Don't set `id_token` if not in refresh response

[wryrye]

Checklist

• [X] The issue can be reproduced in the express-openid-connect sample app (or N/A).
• [X] I have looked into the Readme, Examples, and FAQ and have not found a suitable solution or answer.
• [X] I have looked into the API documentation and have not found a suitable solution or answer.
• [X] I have searched the issues and have not found a suitable solution or answer.
• [X] I have searched the Auth0 Community forums and have not found a suitable solution or answer.
• [X] I agree to the terms within the Auth0 Code of Conduct.

Description

Per OpenID Connect Core 1.0 specifications, a successful refresh response "might not contain an id_token". This is the case for my setup.

Therefore, when I call AccessToken.refresh(), the id_token is set to undefined, which corrupts the session and forces me to re-authenticate. I'm almost certain this is the same issue encountered in #279.

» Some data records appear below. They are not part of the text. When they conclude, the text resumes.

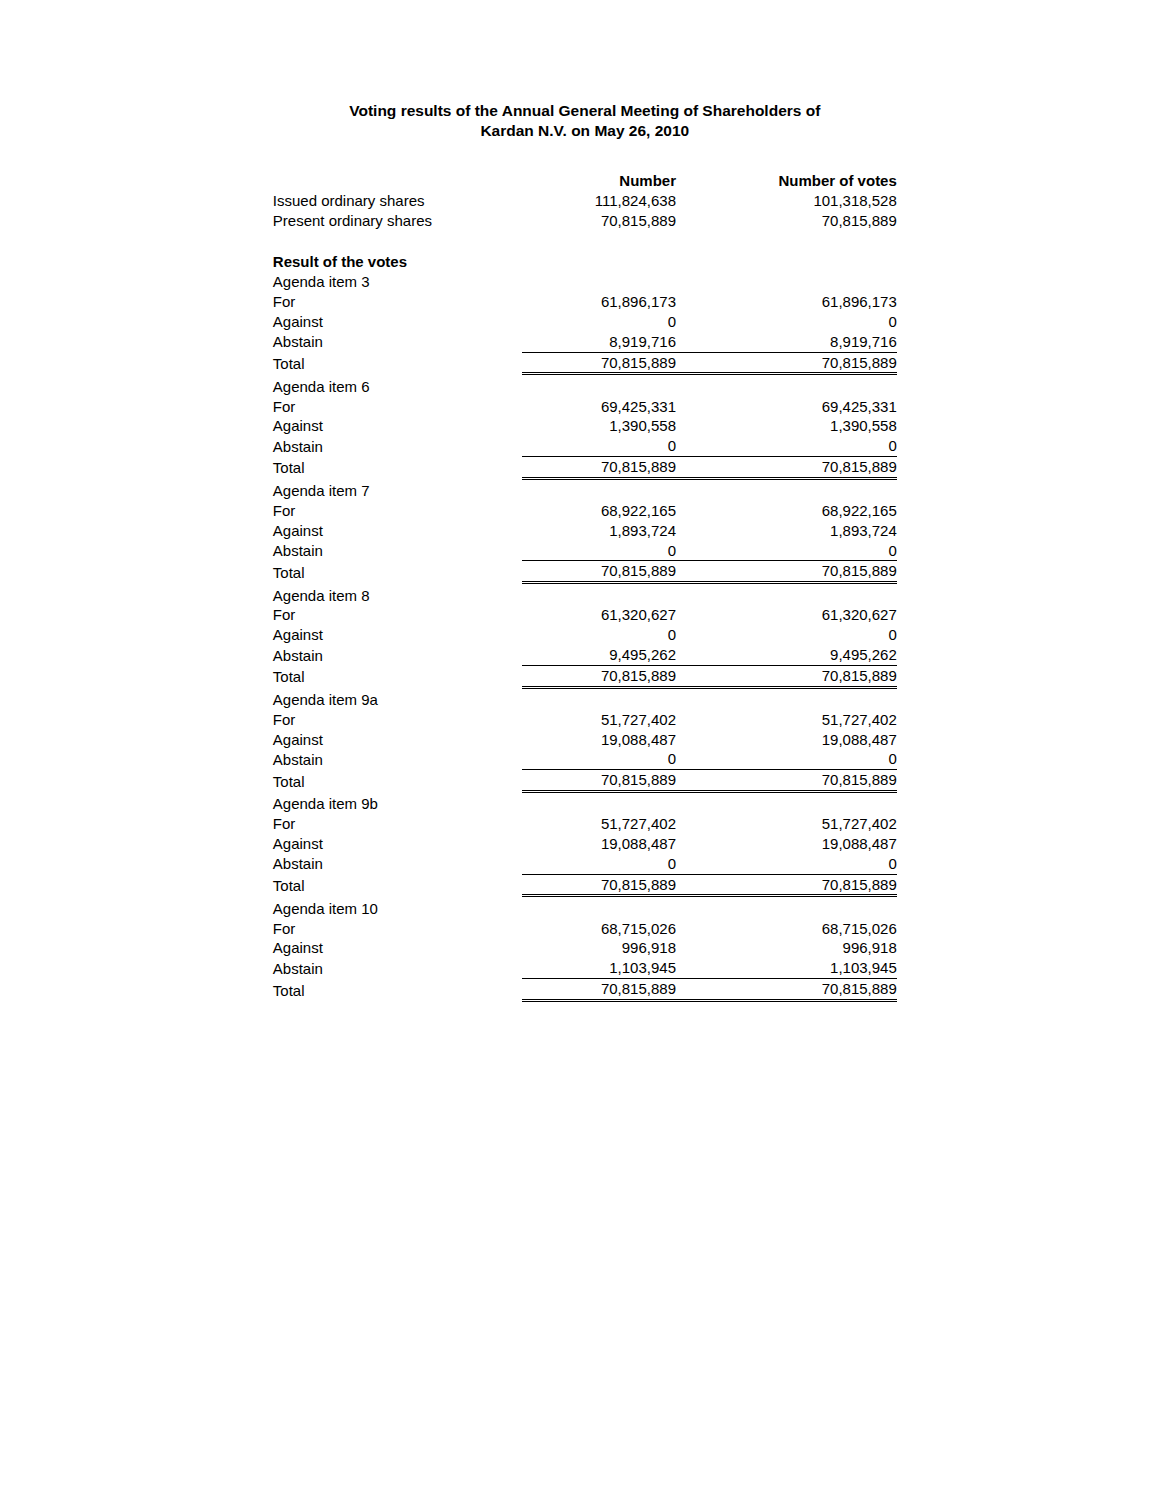Voting results of the Annual General Meeting of Shareholders of Kardan N.V. on May 26, 2010
| | Number | Number of votes |
| Issued ordinary shares | 111,824,638 | 101,318,528 |
| Present ordinary shares | 70,815,889 | 70,815,889 |
| Result of the votes | | |
| Agenda item 3 | | |
| For | 61,896,173 | 61,896,173 |
| Against | 0 | 0 |
| Abstain | 8,919,716 | 8,919,716 |
| Total | 70,815,889 | 70,815,889 |
| Agenda item 6 | | |
| For | 69,425,331 | 69,425,331 |
| Against | 1,390,558 | 1,390,558 |
| Abstain | 0 | 0 |
| Total | 70,815,889 | 70,815,889 |
| Agenda item 7 | | |
| For | 68,922,165 | 68,922,165 |
| Against | 1,893,724 | 1,893,724 |
| Abstain | 0 | 0 |
| Total | 70,815,889 | 70,815,889 |
| Agenda item 8 | | |
| For | 61,320,627 | 61,320,627 |
| Against | 0 | 0 |
| Abstain | 9,495,262 | 9,495,262 |
| Total | 70,815,889 | 70,815,889 |
| Agenda item 9a | | |
| For | 51,727,402 | 51,727,402 |
| Against | 19,088,487 | 19,088,487 |
| Abstain | 0 | 0 |
| Total | 70,815,889 | 70,815,889 |
| Agenda item 9b | | |
| For | 51,727,402 | 51,727,402 |
| Against | 19,088,487 | 19,088,487 |
| Abstain | 0 | 0 |
| Total | 70,815,889 | 70,815,889 |
| Agenda item 10 | | |
| For | 68,715,026 | 68,715,026 |
| Against | 996,918 | 996,918 |
| Abstain | 1,103,945 | 1,103,945 |
| Total | 70,815,889 | 70,815,889 |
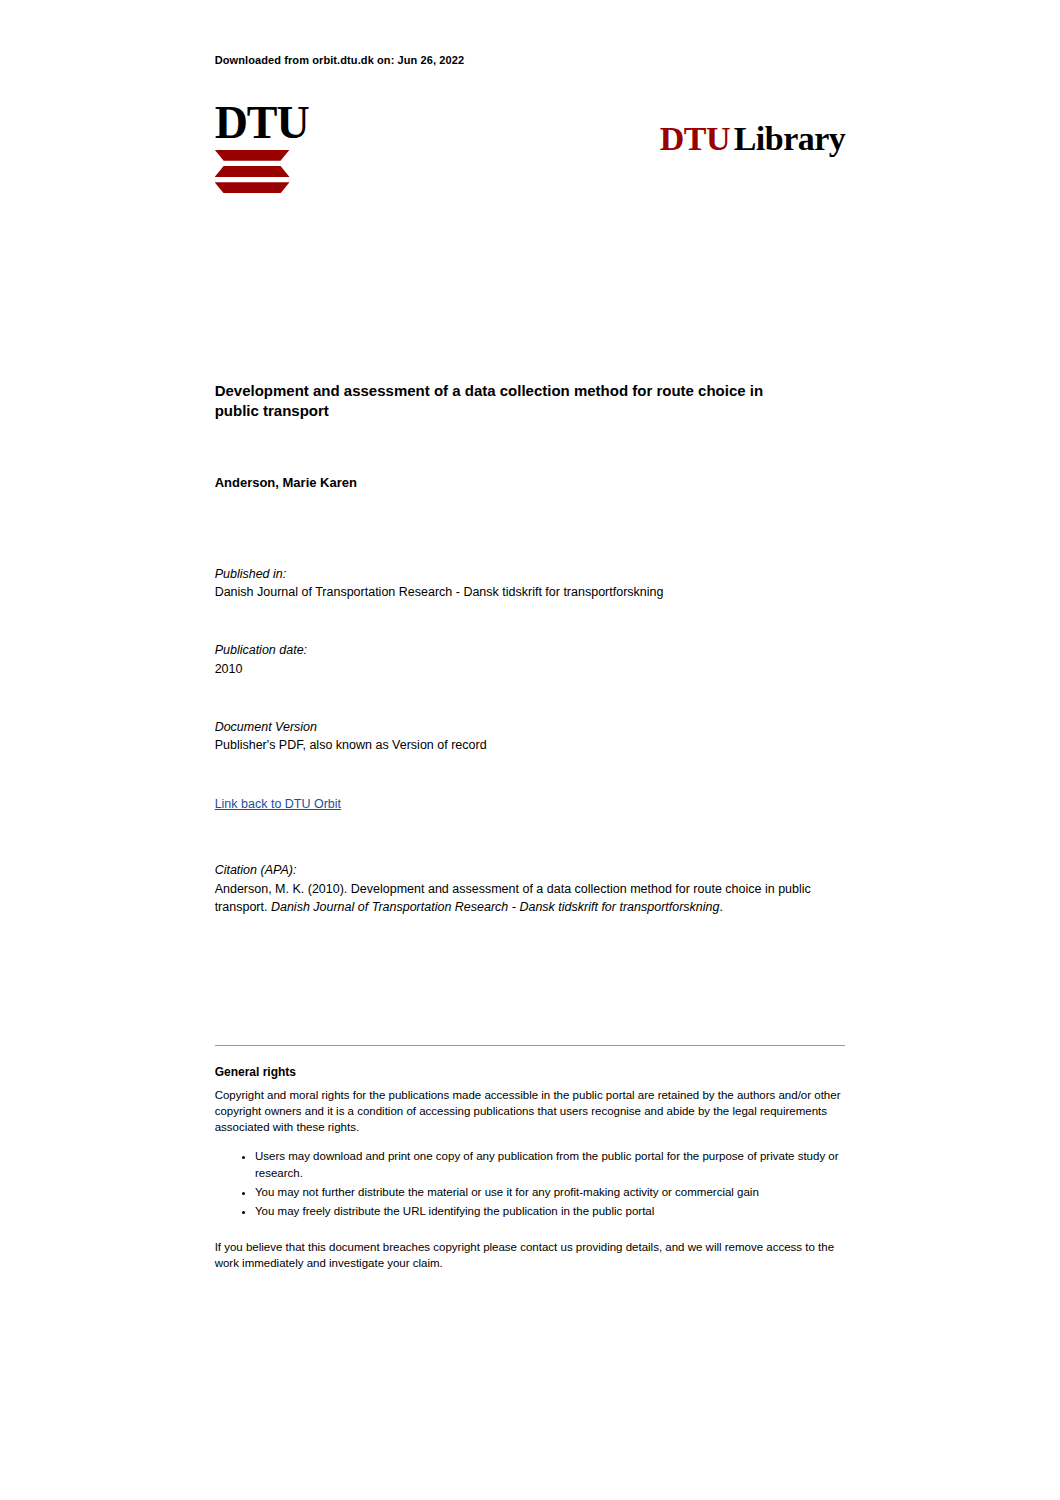Downloaded from orbit.dtu.dk on: Jun 26, 2022
DTU
DTU Library
Development and assessment of a data collection method for route choice in public transport
Anderson, Marie Karen
Published in:
Danish Journal of Transportation Research - Dansk tidskrift for transportforskning
Publication date:
2010
Document Version
Publisher's PDF, also known as Version of record
Link back to DTU Orbit
Citation (APA):
Anderson, M. K. (2010). Development and assessment of a data collection method for route choice in public transport. Danish Journal of Transportation Research - Dansk tidskrift for transportforskning.
General rights
Copyright and moral rights for the publications made accessible in the public portal are retained by the authors and/or other copyright owners and it is a condition of accessing publications that users recognise and abide by the legal requirements associated with these rights.
Users may download and print one copy of any publication from the public portal for the purpose of private study or research.
You may not further distribute the material or use it for any profit-making activity or commercial gain
You may freely distribute the URL identifying the publication in the public portal
If you believe that this document breaches copyright please contact us providing details, and we will remove access to the work immediately and investigate your claim.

Can we avoid setting id_token to undefined if the value is not present in the refresh response?

Reproduction

1. Make a refresh request (req.oidc.accessToken.refresh()) where the response is missing an id_token
2. Confirm subsequent accesses of req.oidc.idToken and req.oidc.user yield undefined

Additional context

Similar fix in another repo: https://github.com/authts/oidc-client-ts/issues/688

express-openid-connect version

^2.16.0

Express version

^4.18.2

Node.js version

20.12.1

[wryrye]

Tagging @stevenwong-okta since you seem to be active!